In the post-vibration period, the illusion of flexion was present on average for 22% (±0.24% SD) of total time, and illusion of extension for only 2% (±0.06%) of the time. Individuals with longer periods of perceived extension during vibration also experienced longer periods of the flexion after vibration with a correlation of 0.72 (p<0.01).

The perceived speed of the movement aftereffect during the first 30 s after vibration is similar to that of the movement experienced during vibration (Figure 4). Figure 4 also shows that the aftereffect reaches its peak subjective velocity within 30 s after vibration, decreasing thereafter.

Muscle activity shows no consistent relationship with perceptual experience

Results of the main experiment were replicated in a follow-up experiment (N = 7), in which vibration lasted 3 minutes, post-vibration period 2 minutes, and EMG was recorded from the biceps and triceps muscles. EMG from one or the other muscle correlated with perceptual experience in some subjects some of the time, but showed little or no correlation in others (see Table 2 ). There is no consistent pattern present across all individuals. Figure 5 presents data of two participants: Participant 6 (left panels) showed activity in the biceps during extension and little else, and Participant 1 (right panels) showed activity in the triceps during perceived extension and in the biceps during flexion.

Table 2. Correlation coefficients between rms EMG and direction of perceived movement reported at the time.

Participant Triceps BICEPS
Extension Flexion Extension Flexion
1 0.51 −0.25 −0.50 0.90
2 0.25 0.25 0.52 0.36
3 0.38 −0.24 0.30 0.27
4 0.62 −0.49 0.62 −0.48
5 −0.05 0.62 0.08 0.74
6 0.12 −0.06 0.73 −0.40
7 0.83 0.34 −0.82 0.31
Means 0.14 0.02 0.13 0.24

Correlations were calculated for the whole duration of the trial (including both vibration and post-vibration period). Even though some participants [e.g. 1], [4], [5], [7] exhibit a relatively strong association between EMG and perceived movement, it is not always in the same direction, and others show little relationship.
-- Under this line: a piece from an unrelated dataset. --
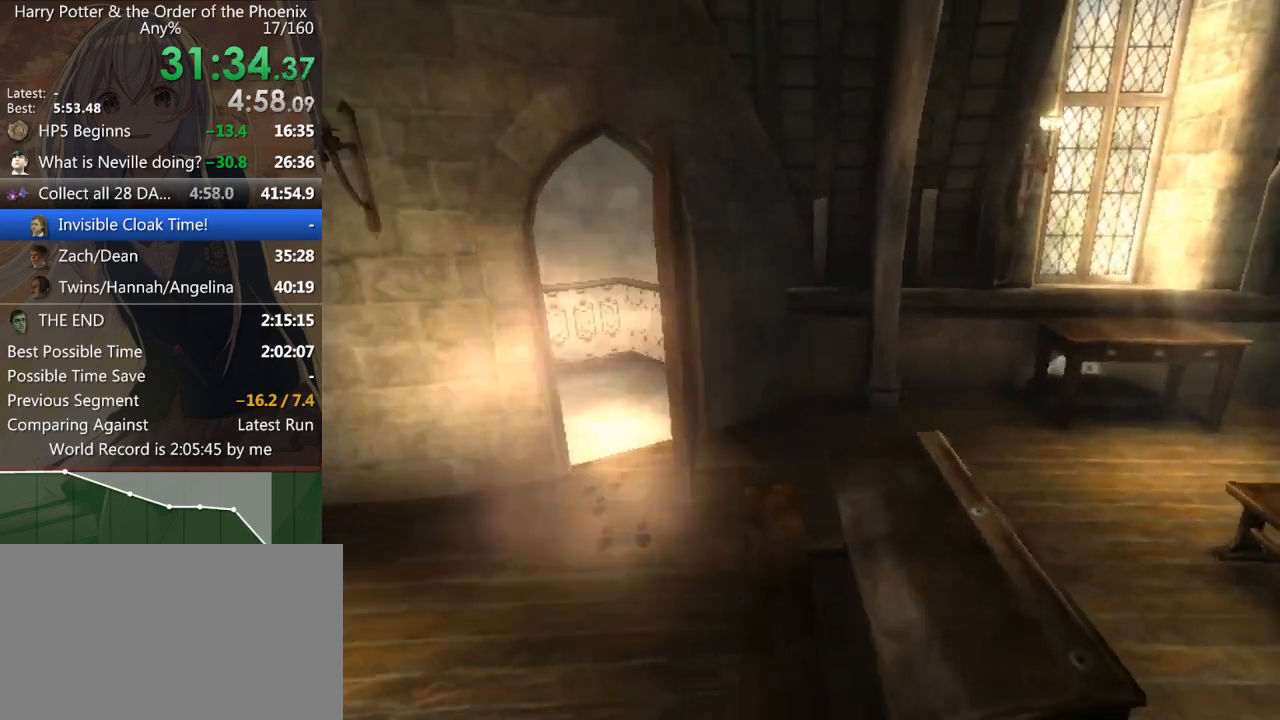
{"keys": ["shift_l", "w"], "mouse": [], "events": [[67, "w", "down"], [300, "d", "up"]]}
Figure 5. EMG records (top) and perceptual experience (bottom), individual data of two participants.

Figure 5

Black line represents activity in the triceps and illusory extension, and grey line, biceps activity and illusory flexion. Data on the left (Participant 6 from Table 2) show positive correlation between biceps activity and the illusory extension (r = 0.60) and no other associations. Data on the right (Participant 1) show correlation between activity in the triceps and illusory extension (r = 0.51), as well as between the biceps and illusory flexion (r = 0.90).

Discussion

Stimulation of muscle spindles by vibration is known to generate illusions of limb movement in the direction that would stretch the vibrated muscle. We found that prolonged, continuous activation of muscle spindle endings with vibration results in a changing percept. The illusion of elbow extension comes in bursts or waves separated by periods of no illusory movement. Sometimes there is an illusory movement in the opposite direction (flexion), especially after a relatively long period of stimulation. The duration of waves of illusory extension decreases with time, both during ongoing vibration, and in a subsequent application of the same stimulus. With ongoing stimulation, the opposite movement directions cancel out, gradually bringing the average velocity closer to zero. However, perceived speed of movement during individual waves does not decrease. Cessation of stimulation is followed by an aftereffect. This consists of illusory movement in the opposite direction with a similar speed to the vibration-induced movement. The aftereffect lasts longer in individuals who experience longer total periods of movement during adaptation.

The findings concerning the aftereffect of vibration corroborate those of Kito and colleagues [13], even though the psychophysical method they used was different in a potentially significant way. Their subjects replicated the extents of illusory movement and aftereffect after each trial. Thus rather than directly reflecting experience of movement, the responses reflected a memory of perceived displacement, or perhaps displacement inferred from perceived movement. This ambiguity is undesirable because it is known that movement and displacement illusions are not necessarily equivalent, and may not depend on the same underlying mechanisms [6], [14]. Thus it is uncertain whether the findings of Kito et al were similar to ours because their participants relied on perceived movement, or because position aftereffect is similar to the movement aftereffect.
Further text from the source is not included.